# How much milk do your goats give a day?



## GoateeFarms50 (Mar 20, 2013)

So I wanted to compare with people out there, how much milk you get from your goat/s a day. In total we get about 4-5 gallons of milk a day from our six does. 

Here is a chart of individual production::


Buttercup: 1-1 1/2 gallons a day
Rosie: 1-1 1/2 gallons a day
Ivy: 3/4 - 1 gallon a day (usually just 3/4)
Delilah: 3/4 - 1 gallon a day
Willow: 3/4 - 1 gallon a day 
Iris: 3/4 - 1 gallon a day

Delilah, Willow, and Iris are FF's, and the other three are second freshener's. We've been milking for almost two months.

Thanks for any replies.


----------



## NyGoatMom (Jan 26, 2013)

Wow...nice!
Heidi a 6 year old nubian ~ 1 gallon a day at peak but now about 3/4 of a gallon
Daisy Mae a 2 year old FF nubian~ 1 gallon a day (sometimes only 3/4)
Dahlia~ unknown age (guessing older since she is missing teeth) 1 gallon a day

Can't wait to see how my nubian doeling and my saanen do next season!


----------



## peggy (Aug 11, 2010)

I am only milking one at this time, a 3 year old alpine, third freshening, 4 months fresh. She is producing about 10 pounds a day. (8 pounds is a gallon)


----------



## Esther88 (Nov 11, 2012)

My FF Oberhasli is only producing 1 quart + 1/2 pint per day :? My doe seems so inadequate compared to those numbers lol! However, in her defense she aborted her kid so never came in "full" milk. But it is delicious!


----------



## Little-Bits-N-Pieces (Apr 7, 2013)

I only have 4 producing does right now, but I plan on having 12 freshening does next year. Then if I get the girls I want from my does, I'll have 17-18 dairy does! :shocked: :shocked: I'll have some milkers for sale for sure! 
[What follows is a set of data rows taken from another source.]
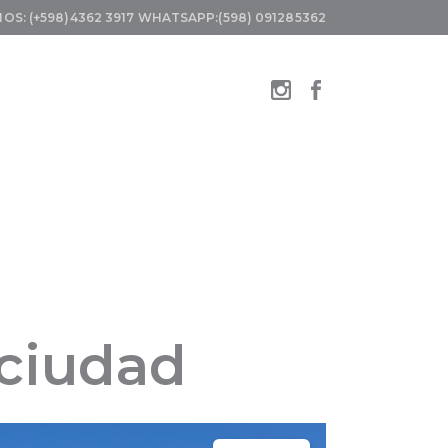
OS: (+598)4362 3917
WHATSAPP:(598) 091285362
 ciudad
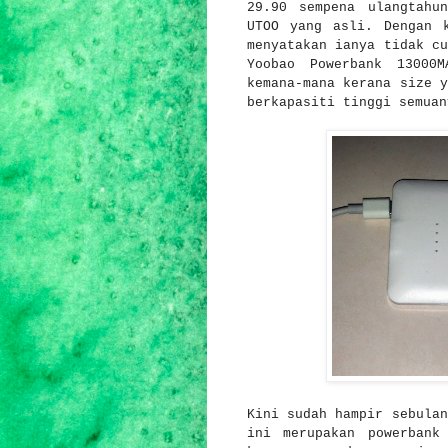
29.90 sempena ulangtahu
UTOO yang asli. Dengan 
menyatakan ianya tidak cu
Yoobao Powerbank 13000
kemana-mana kerana size y
berkapasiti tinggi semua
Kini sudah hampir sebulan
ini merupakan powerbank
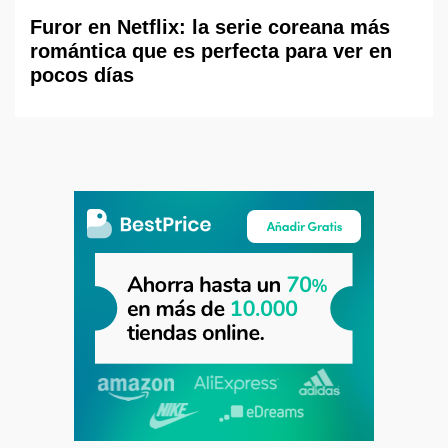
Furor en Netflix: la serie coreana más
romántica que es perfecta para ver en
pocos días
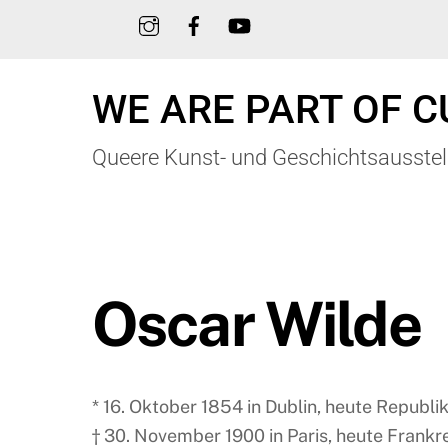
Skip
to
content
WE ARE PART OF C
Queere Kunst- und Geschichtsausstel
Oscar Wilde
* 16. Oktober 1854 in Dublin, heute Republik
† 30. November 1900 in Paris, heute Frankr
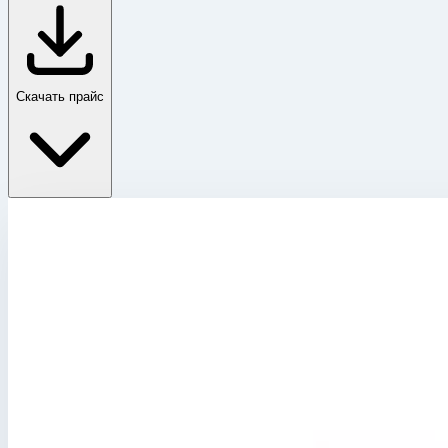
Скачать прайс
Принадлежности, разное
Главная
›
Каталог
›
Лестницы
›
Специальные лестницы
›
Принадлежности, разное
›
Стяжка ремень Zarges длина 1250 мм 827894
Принадлежности, разное
Артикул:
827894
Стяжка ремень Zarges длина 1250 мм 8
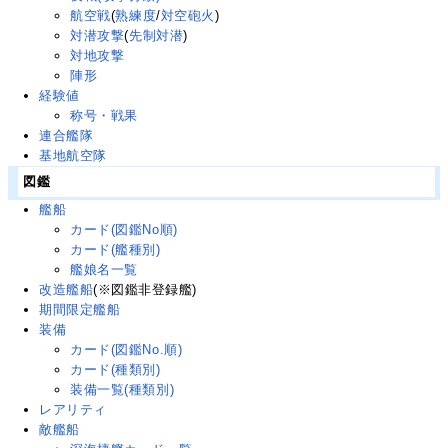
航空戦
(
熟練度
/
対空砲火
)
対潜攻撃
(
先制対潜
)
対地攻撃
陣形
経験値
称号・戦果
連合艦隊
基地航空隊
図鑑
艦船
カード(図鑑No順)
カード(艦種別)
艦娘名一覧
改造艦船
(※図鑑非登録艦)
期間限定艦船
装備
カード(図鑑No.順)
カード(種類別)
装備一覧(種類別)
レアリティ
敵艦船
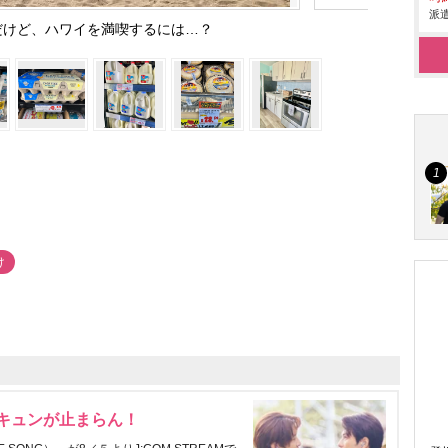
派遣
だけど、ハワイを満喫するには…？
け
にキュンが止まらん！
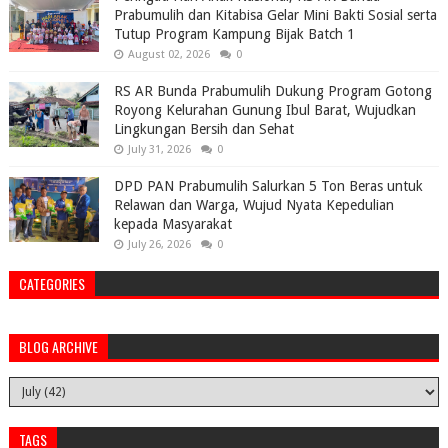
Prabumulih dan Kitabisa Gelar Mini Bakti Sosial serta
Tutup Program Kampung Bijak Batch 1
August 02, 2026
0
RS AR Bunda Prabumulih Dukung Program Gotong
Royong Kelurahan Gunung Ibul Barat, Wujudkan
Lingkungan Bersih dan Sehat
July 31, 2026
0
DPD PAN Prabumulih Salurkan 5 Ton Beras untuk
Relawan dan Warga, Wujud Nyata Kepedulian
kepada Masyarakat
July 26, 2026
0
CATEGORIES
BLOG ARCHIVE
TAGS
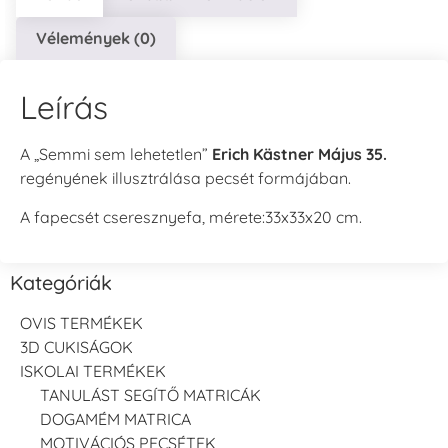
Vélemények (0)
Leírás
A „Semmi sem lehetetlen”
Erich Kästner Május 35.
regényének illusztrálása pecsét formájában.
A fapecsét cseresznyefa, mérete:33x33x20 cm.
Kategóriák
OVIS TERMÉKEK
3D CUKISÁGOK
ISKOLAI TERMÉKEK
TANULÁST SEGÍTŐ MATRICÁK
DOGAMÉM MATRICA
MOTIVÁCIÓS PECSÉTEK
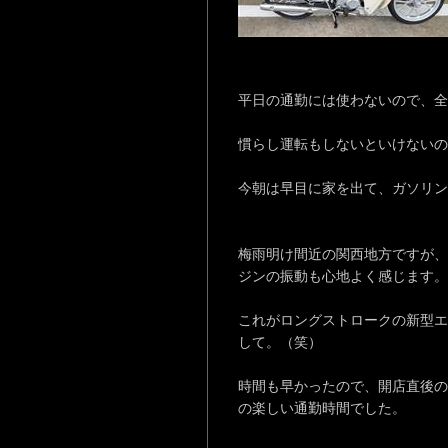
平日の通勤には使わないので、全
慣らし運転もしないといけないの
今朝は早目に家を出て、ガソリン
梅雨明け間近の関西地方ですが、朝
ジンの振動も心地よく感じます。
これがロングストロークの新型エ
して。（笑）
時間も早かったので、開店直後の
の楽しい通勤時間でした。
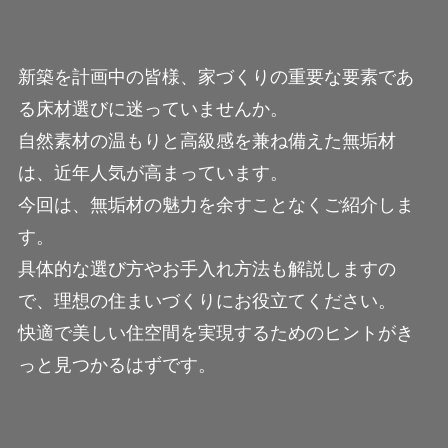
新築を計画中の皆様、家づくりの重要な要素であ
る床材選びに迷っていませんか。
自然素材の温もりと高級感を兼ね備えた無垢材
は、近年人気が高まっています。
今回は、無垢材の魅力を余すことなくご紹介しま
す。
具体的な選び方やお手入れ方法も解説しますの
で、理想の住まいづくりにお役立てください。
快適で美しい住空間を実現するためのヒントがき
っと見つかるはずです。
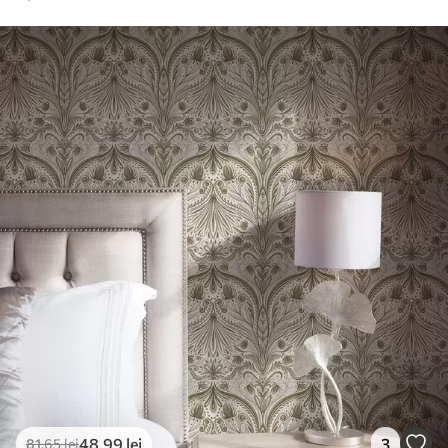
48
.99
lei
3
81
.65
lei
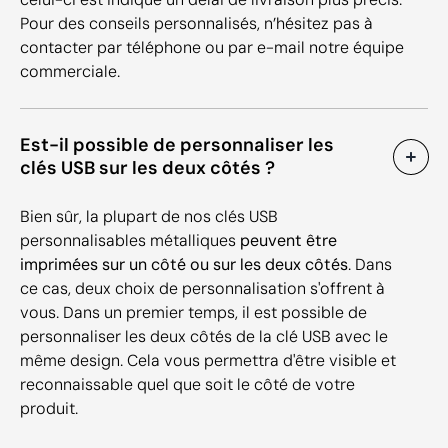
Pour des conseils personnalisés, n’hésitez pas à
contacter par téléphone ou par e-mail notre équipe
commerciale.
Est-il possible de personnaliser les
clés USB sur les deux côtés ?
Bien sûr, la plupart de nos clés USB
personnalisables métalliques
peuvent être
imprimées sur un côté ou sur les deux côtés
. Dans
ce cas, deux choix de personnalisation s'offrent à
vous. Dans un premier temps, il est possible de
personnaliser les deux côtés de la clé USB avec le
même design. Cela vous permettra d'être visible et
reconnaissable quel que soit le côté de votre
produit.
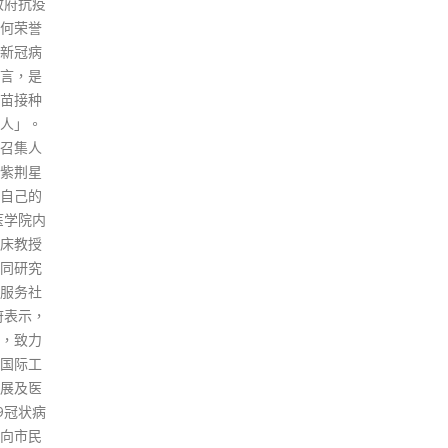
直播，亦可以在他的社交平台留
法游行
做生
言发表意见。 李家超又说，7月
前年8
备。
底展开施政报告公众咨询至今，
游行，于
起码
他和团队已在线上线下出席了约
4个月；
恢复
十次咨询，听取大家对不同议题
游行一
月的
的意见。
判14个
着急
read more
另外两
望当
执行，
时间
 至于何
突破
read
4宗非法
及煽惑
，共判
今年4
结，被裁
被判入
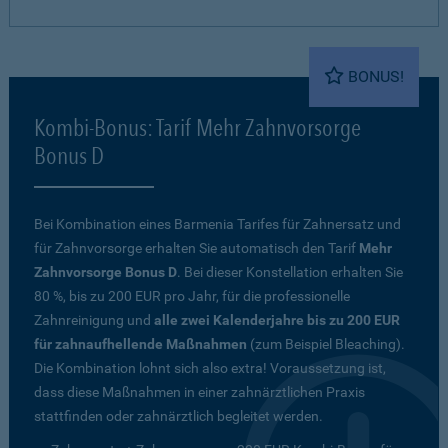
BONUS!
Kombi-Bonus: Tarif Mehr Zahnvorsorge
Bonus D
Bei Kombination eines Barmenia Tarifes für Zahnersatz und
für Zahnvorsorge erhalten Sie automatisch den Tarif
Mehr
Zahnvorsorge Bonus D
. Bei dieser Konstellation erhalten Sie
80 %, bis zu 200 EUR pro Jahr, für die professionelle
Zahnreinigung und
alle zwei Kalenderjahre bis zu 200 EUR
für zahnaufhellende Maßnahmen
(zum Beispiel Bleaching).
Die Kombination lohnt sich also extra! Voraussetzung ist,
dass diese Maßnahmen in einer zahnärztlichen Praxis
stattfinden oder zahnärztlich begleitet werden.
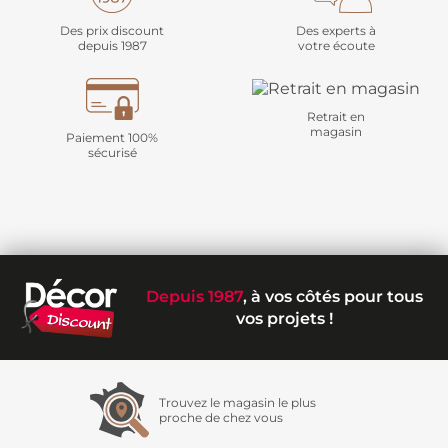
Des prix discount
Des experts à
depuis 1987
votre écoute
Retrait en
magasin
Paiement 100%
sécurisé
Depuis 1987
, à vos côtés pour tous
vos projets !
Trouvez le magasin le plus
proche de chez vous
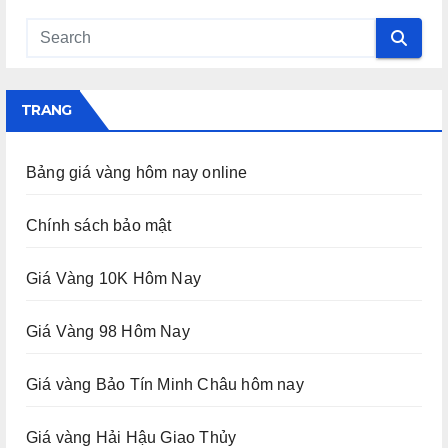
TRANG
Bảng giá vàng hôm nay online
Chính sách bảo mật
Giá Vàng 10K Hôm Nay
Giá Vàng 98 Hôm Nay
Giá vàng Bảo Tín Minh Châu hôm nay
Giá vàng Hải Hậu Giao Thủy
Babette ~ 3yr- 2nd freshener~ 17lbs
Moon ~ 4yr- 3rd freshener~ 18lbs 
Biagia ~ 3yr- 2nd freshener~ 22lbs
Clarice ~ 7yr- 5th freshening~ 12lbs


----------



## GoateeFarms50 (Mar 20, 2013)

Wow, those are some nice does  I can't imagine getting more milk than my does give currently. We have froze two freezers full of it. Just have to get the rest of the stuff we need for soap.


----------



## spidy1 (Jan 9, 2014)

Minty-Alpine Kiko 3 freshening, 1-1 1/4 gal
Lady Clair-3/4 Kiko 1/4 Alpine 1 freshening, 1/2-1 gal
Cup Cake-full Boer 1 freshening, 1/2-3/4 gal 
Scarlet-full Boer 1 freshening, she kicks like a mule so I haven't got a accurate quantity


----------



## Hollowdweller (May 5, 2011)

Most of mine right now are giving around 10 lbs but I've had lots of goats give in the 14 15 lb range and more than a few in the 16 to 18 lb range.


----------